A 6-Fr monopolar cystotome used for dilation. The arrow points to the metal tip.
Fig. 2.
(A) Stricture at the neck of the pancreas (black arrow) with abnormal pancreaticobiliary ductal union Komi type IIA with a long common channel (red arrow), with the cystotome in the region of the head. (B) Cystotome passed across the stricture (arrow), with evident drainage of contrast. (C) Stent placed with complete drainage of contrast.
Fig. 3.
Stricture in region of the head (black arrow) with leak from the tail of the pancreas (red arrow) leading to a pancreaticopleural fistula.
Fig. 4.
Stricture in the proximal body of the pancreas (arrow) with a distally dilated pancreatic duct.
Fig. 5.
Algorithm proposal for dilation of dominant pancreatic strictures. ERCP, endoscopic retrograde cholangiopancreatography; MRCP, magnetic resonance cholangiopancreatography.
Table 1.
Summary of Results
Characteristics n=10
Mean age 30.8 yr (range, 6–60 yr)
Male:Female 8:2
Underlying cause of stricture Chronic pancreatitis
Etiology of chronic pancreatitis Alcoholic- 5
Abnormal pancreaticobiliary ductal union- 2
Idiopathic- 3
Presentation Pain- 70%
Pancreatico-pleural fistula- 20% (leak seen from tail of pancreas)

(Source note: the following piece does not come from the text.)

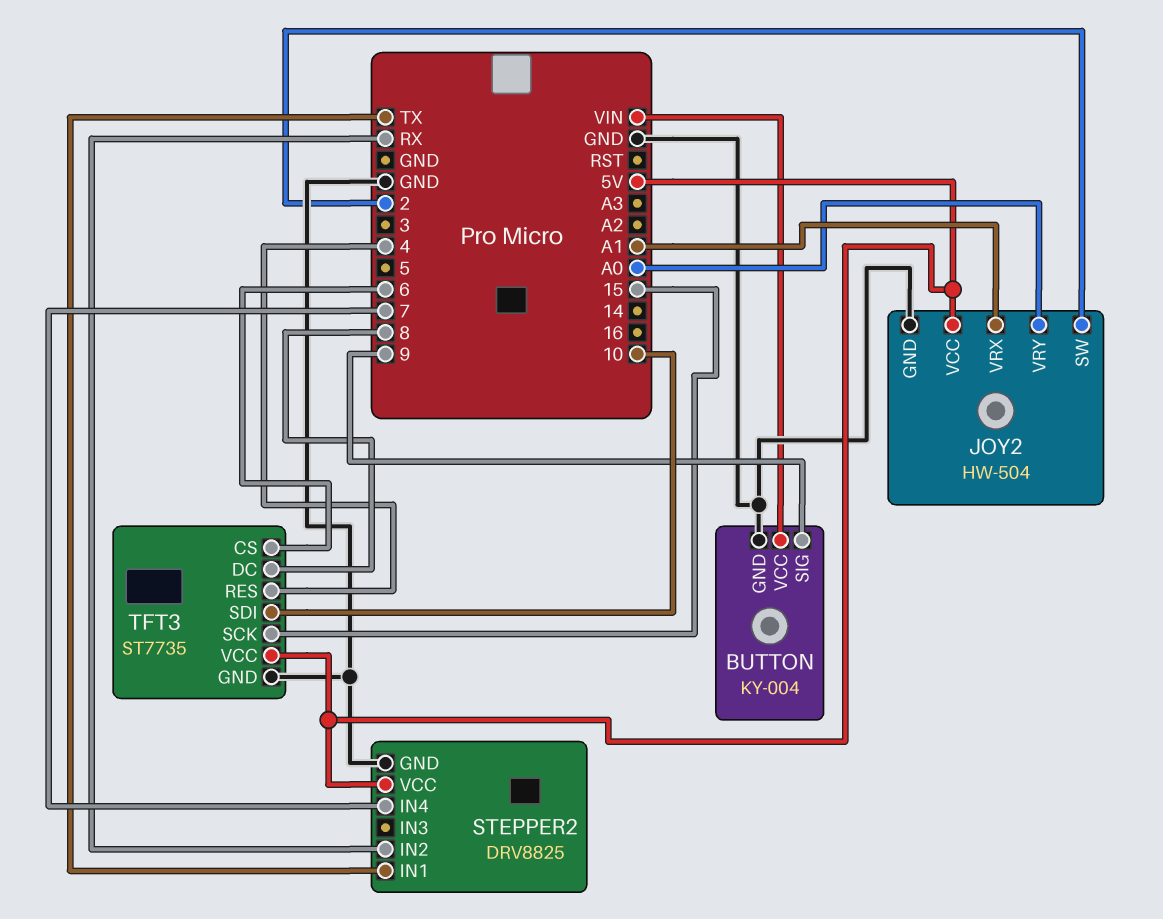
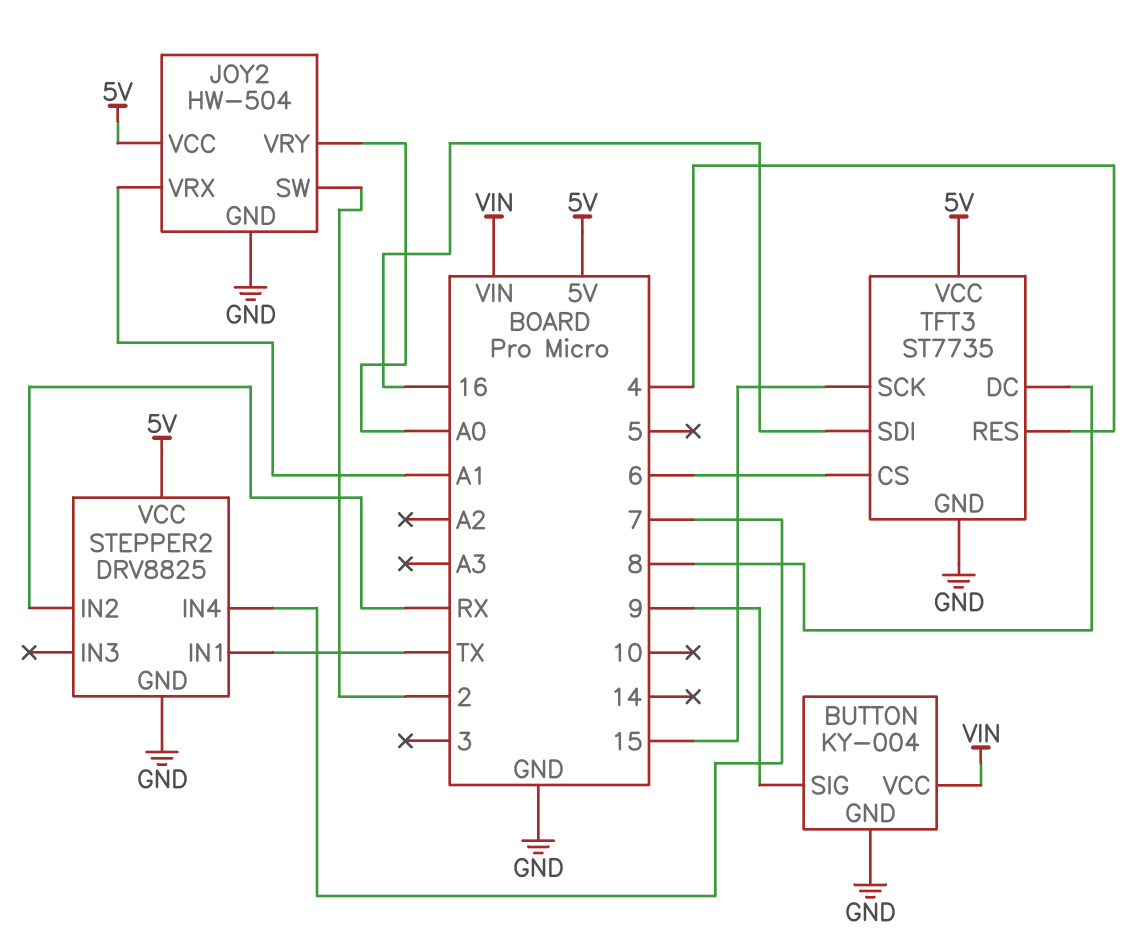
TFT3 pin SDI: 10 -> 16

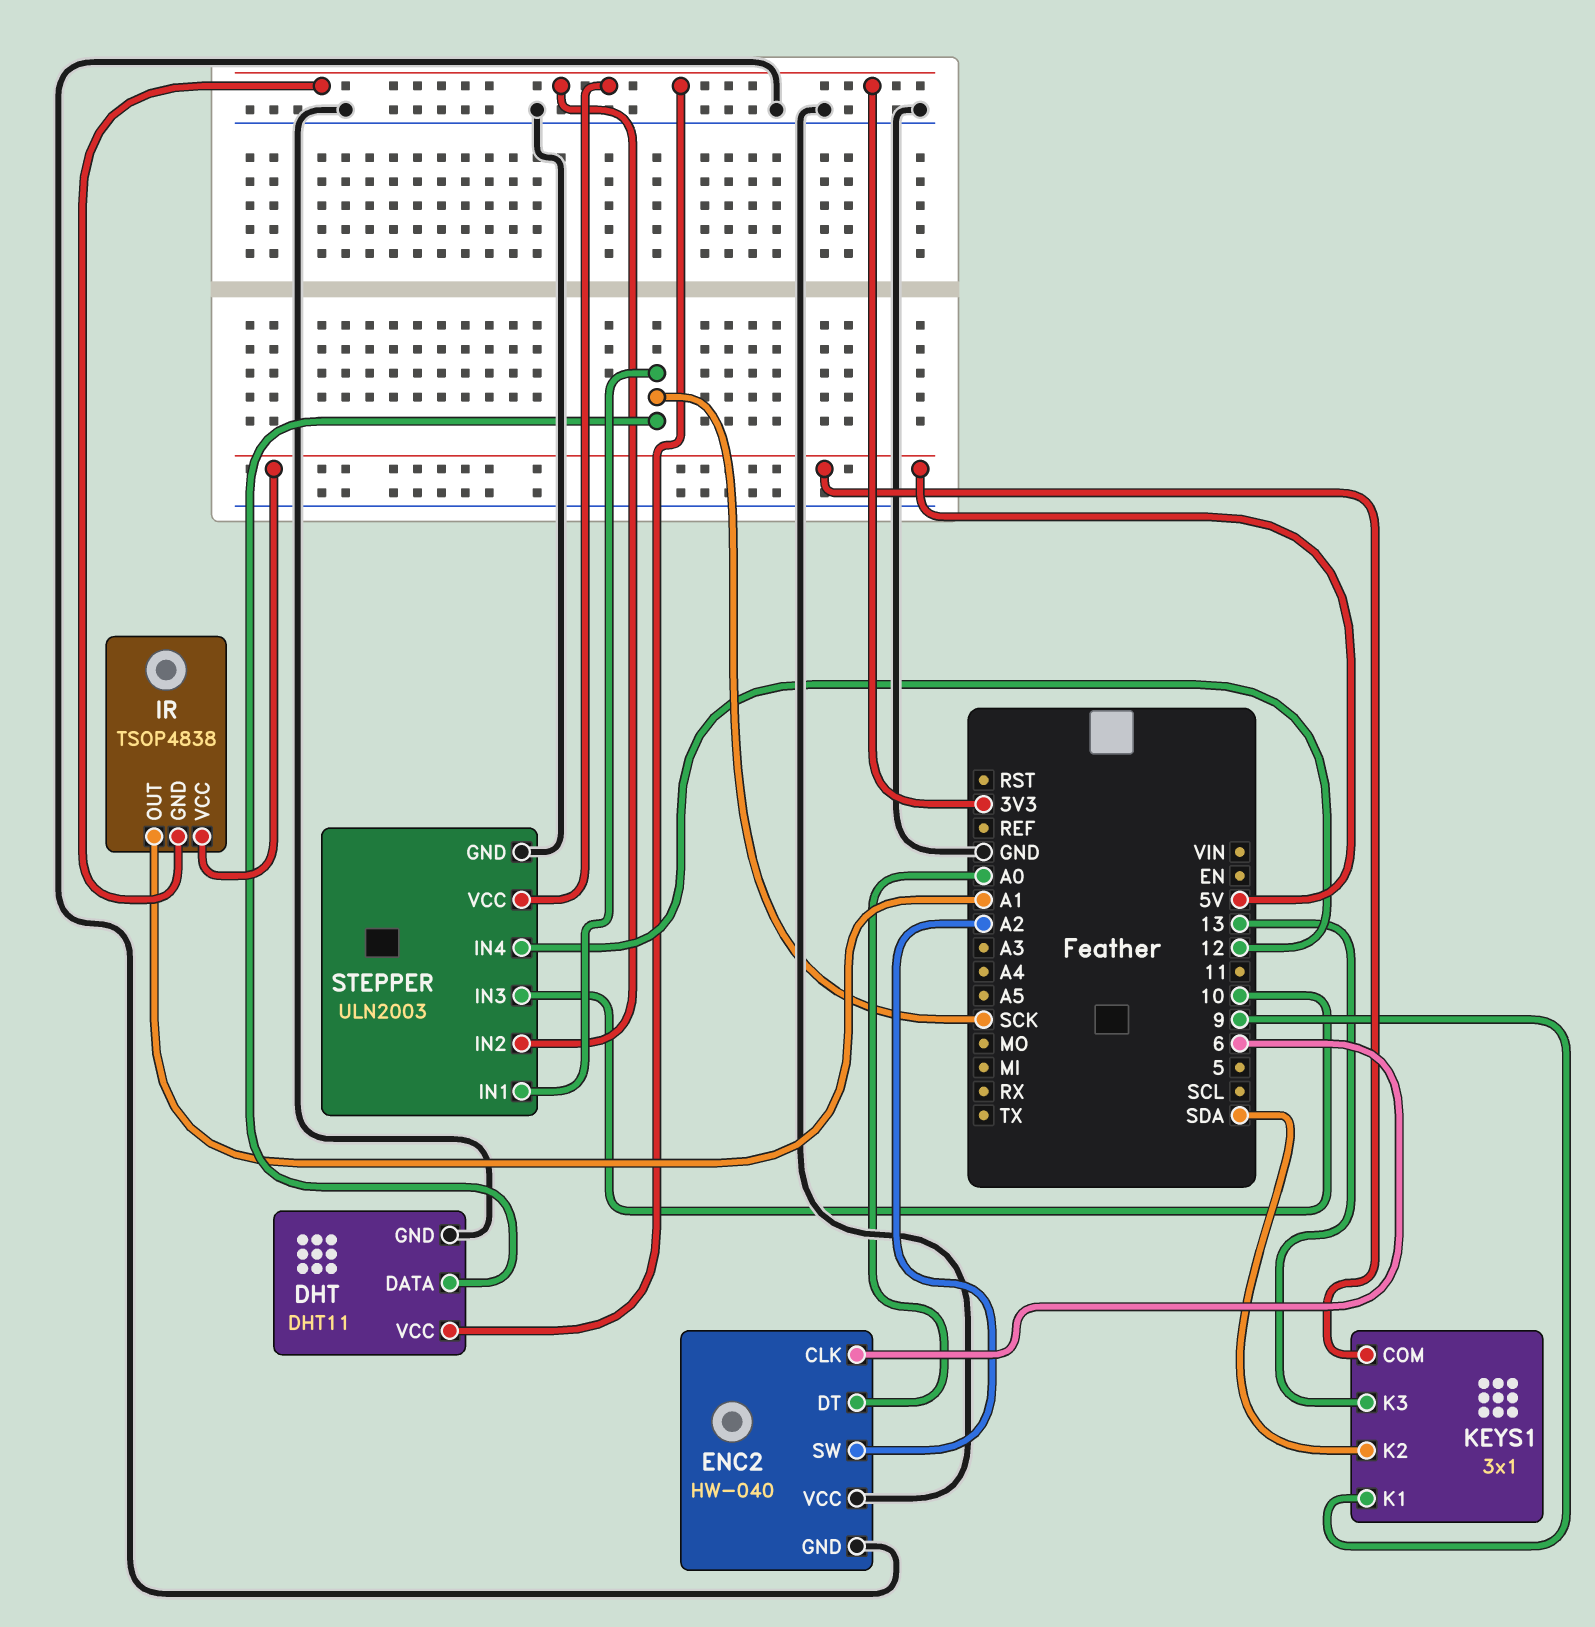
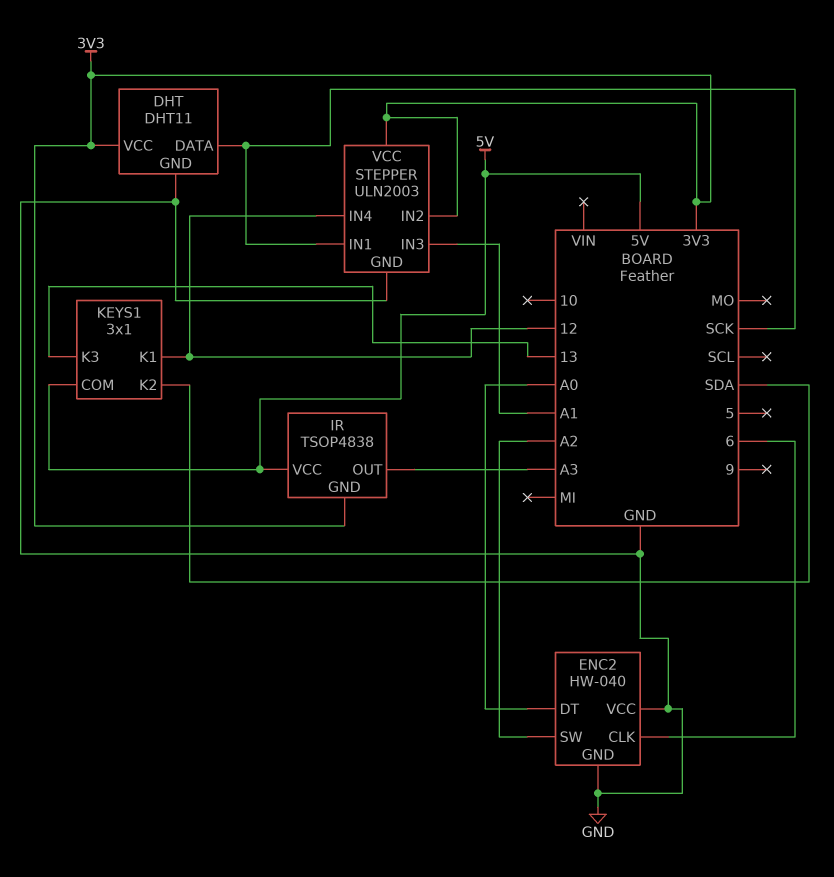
IR pin OUT: A1 -> A3
KEYS1 pin K1: 9 -> 12
STEPPER pin IN3: 10 -> A1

Pancreatic ascites- 10% (leak seen from body of pancreas)
Location of stricture Head- 60%
Neck- 20%
Body- 20%
Length of stricture Median 10 mm (range, 5–25 mm)
Duration of cautery Median 6 sec (range, 3–20 sec)
Technical success 10/10 (100%)
Functional success 100% (including resolution of pancreatic fistulae in all patients)
Mean VAS prior to procedure 6.57+1.7
Mean VAS after stent placement 2+1.15
Complications 1 patient developed self-limiting bleeding
1 patient developed mild post ERCP pancreatitis

ERCP, endoscopic retrograde cholangiopancreatography; VAS, visual analog scale.